[REQUIRED ACTION] Update the records below by putting "graph" wherever "chart" appears, changing nothing else, and leave the pictures out.
= = =
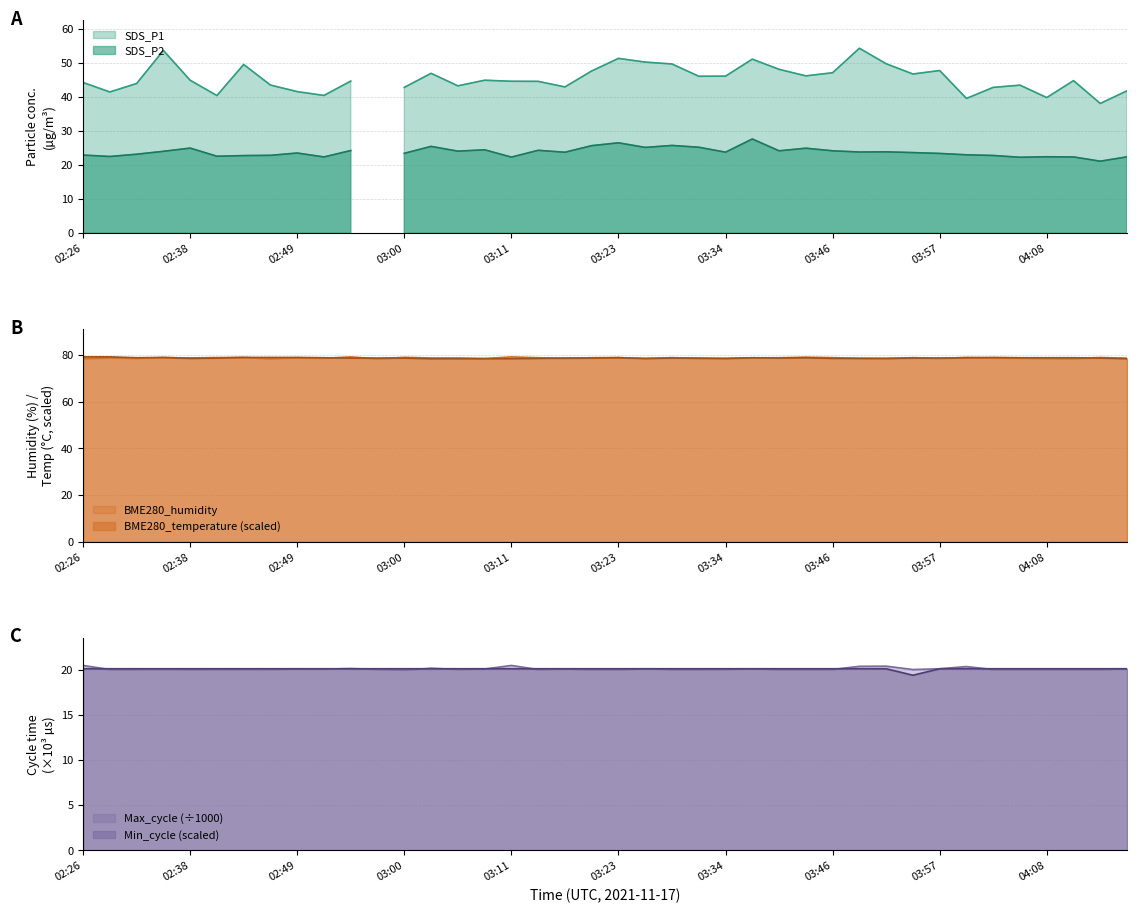

Is it true that BME280_humidity equals 139.7 at 03:34?

False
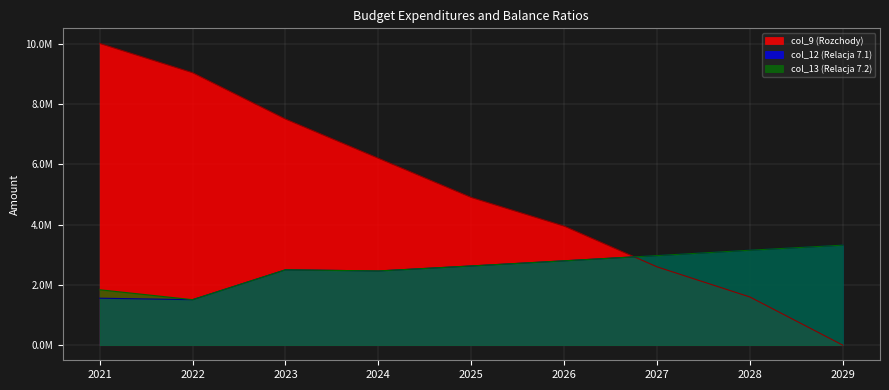

What is the maximum value for col_13 (Relacja 7.2)?

3316883.2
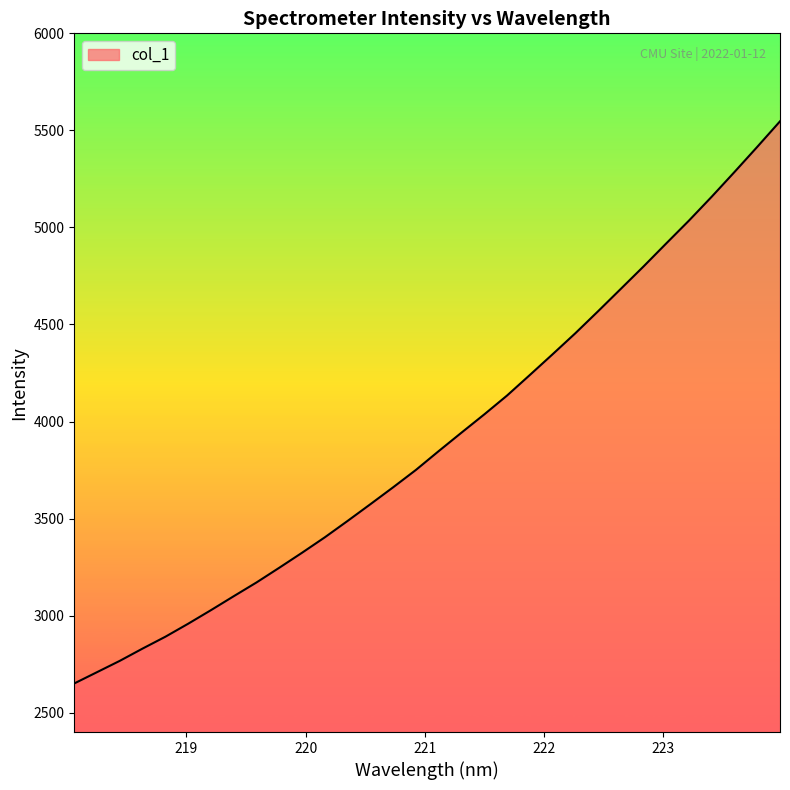

What is the minimum value shown in the chart?

2650.3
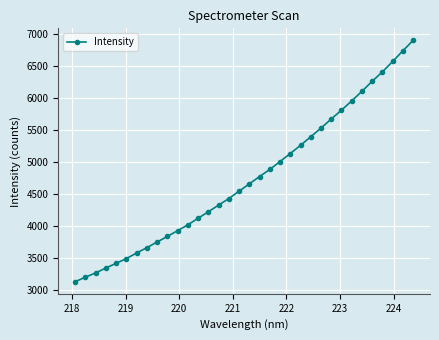

How many lines are shown in the chart?

1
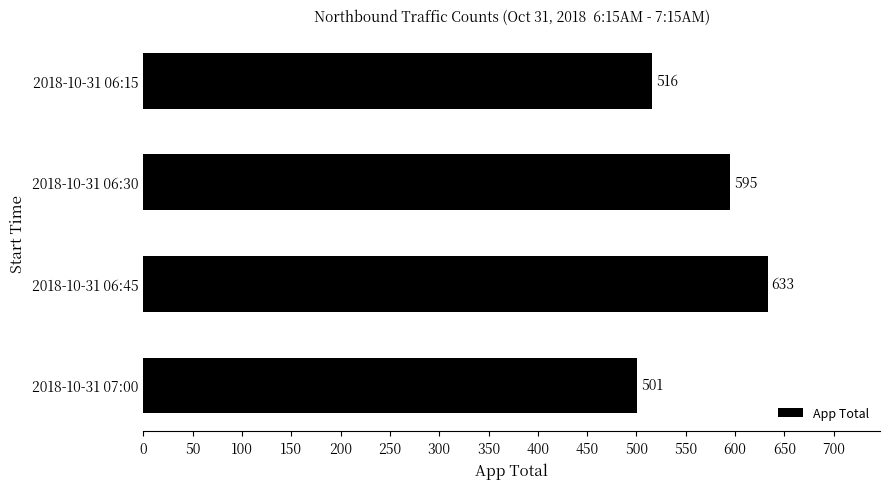

Is it true that the value at 2018-10-31 06:30 is 595?

True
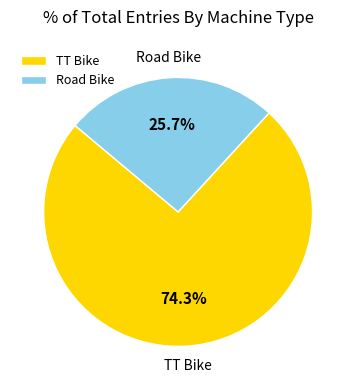

Is it true that Road Bike is 35% of the pie?

False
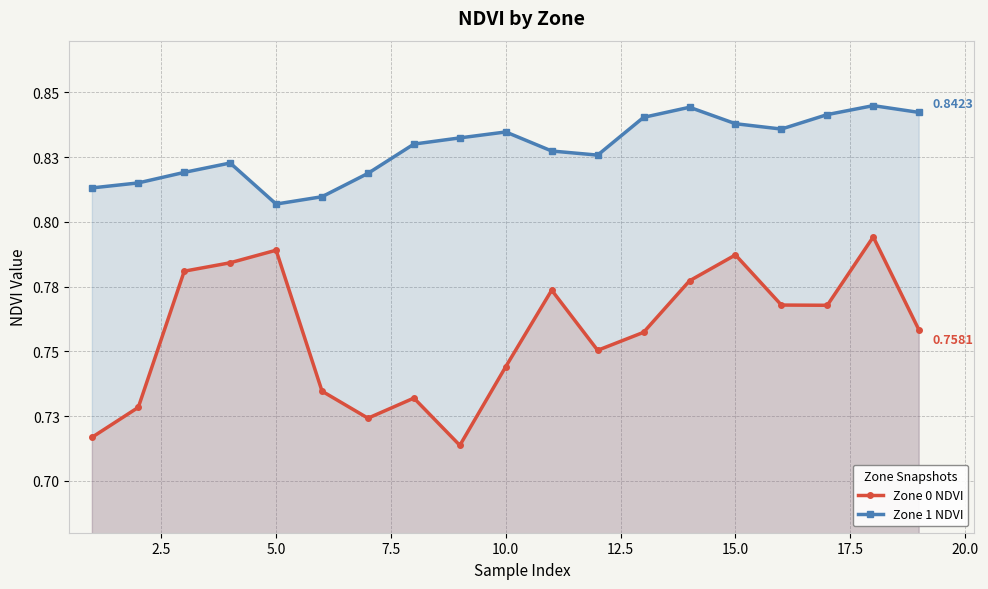

How many categories are shown in the chart?

19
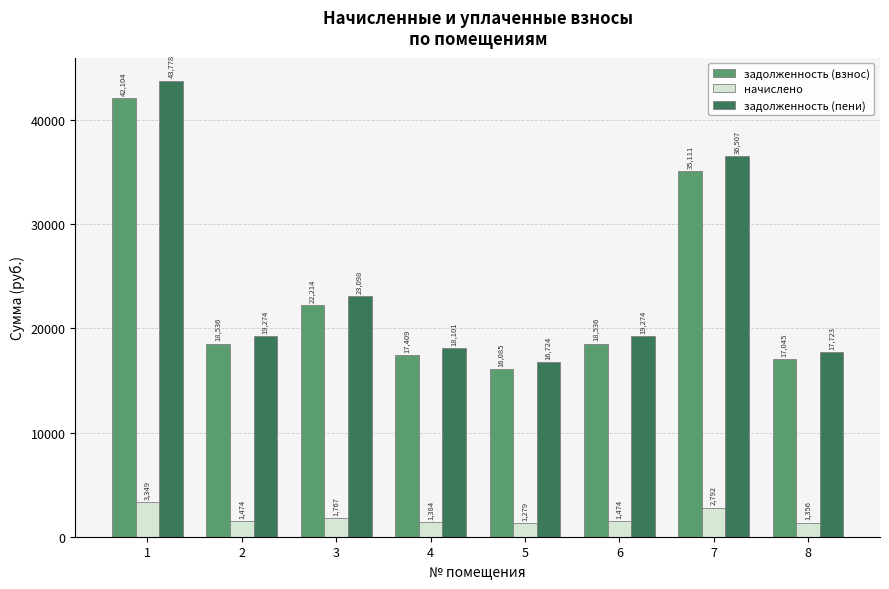

What is the total value across all series at 3?

47078.4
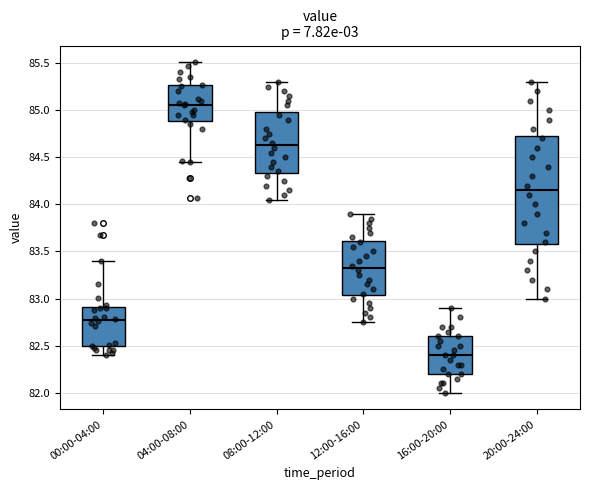

Which box is the tallest, from its lower edge to its upper edge?

20:00-24:00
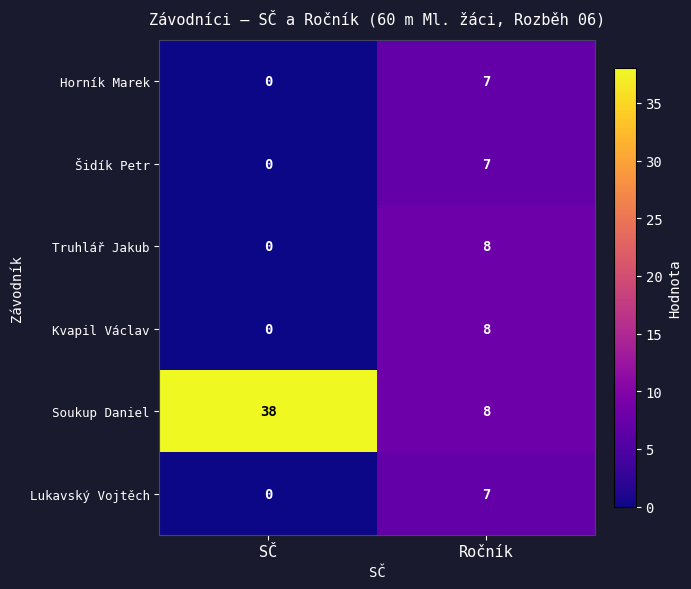

At which label is Truhlář Jakub closest to 4?

SČ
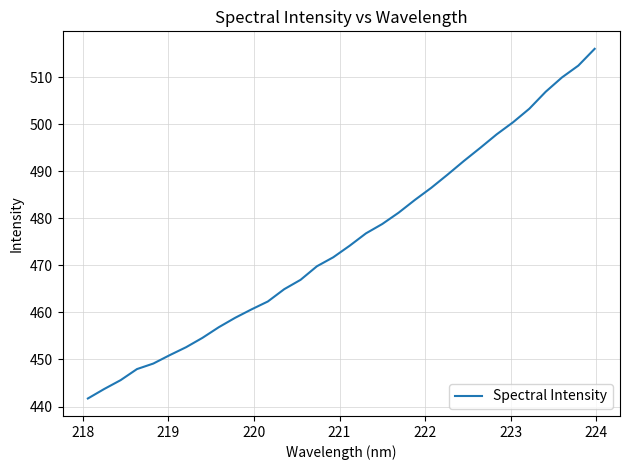

What is the difference between the maximum and minimum values?

74.3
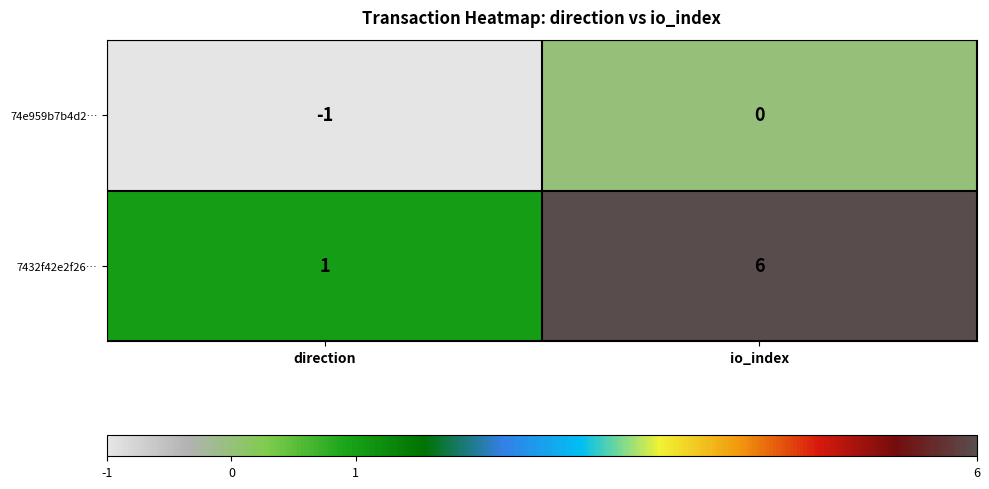

The value of 74e959b7b4d2… at direction is 0. True or false?

False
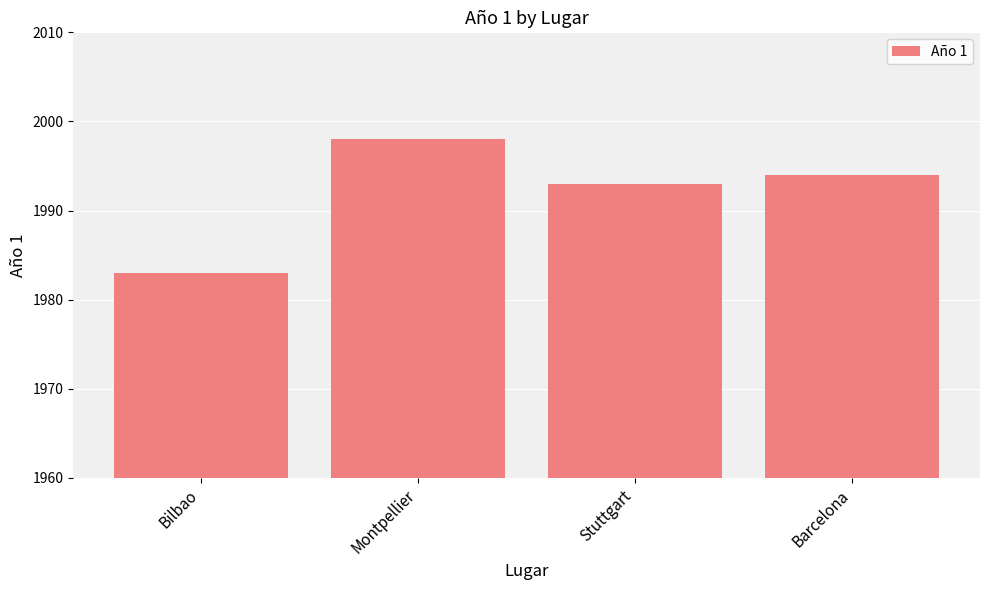

Approximately how many times larger is the value at Stuttgart compared to Montpellier?

1.0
= = =
[TASK RESULT]
Is it true that BME280_humidity equals 139.7 at 03:34?

False

What is the maximum value for col_13 (Relacja 7.2)?

3316883.2

What is the minimum value shown in the graph?

2650.3

How many lines are shown in the graph?

1

Is it true that the value at 2018-10-31 06:30 is 595?

True

Is it true that Road Bike is 35% of the pie?

False

How many categories are shown in the graph?

19

What is the total value across all series at 3?

47078.4

Which box is the tallest, from its lower edge to its upper edge?

20:00-24:00

At which label is Truhlář Jakub closest to 4?

SČ

What is the difference between the maximum and minimum values?

74.3

The value of 74e959b7b4d2… at direction is 0. True or false?

False

Approximately how many times larger is the value at Stuttgart compared to Montpellier?

1.0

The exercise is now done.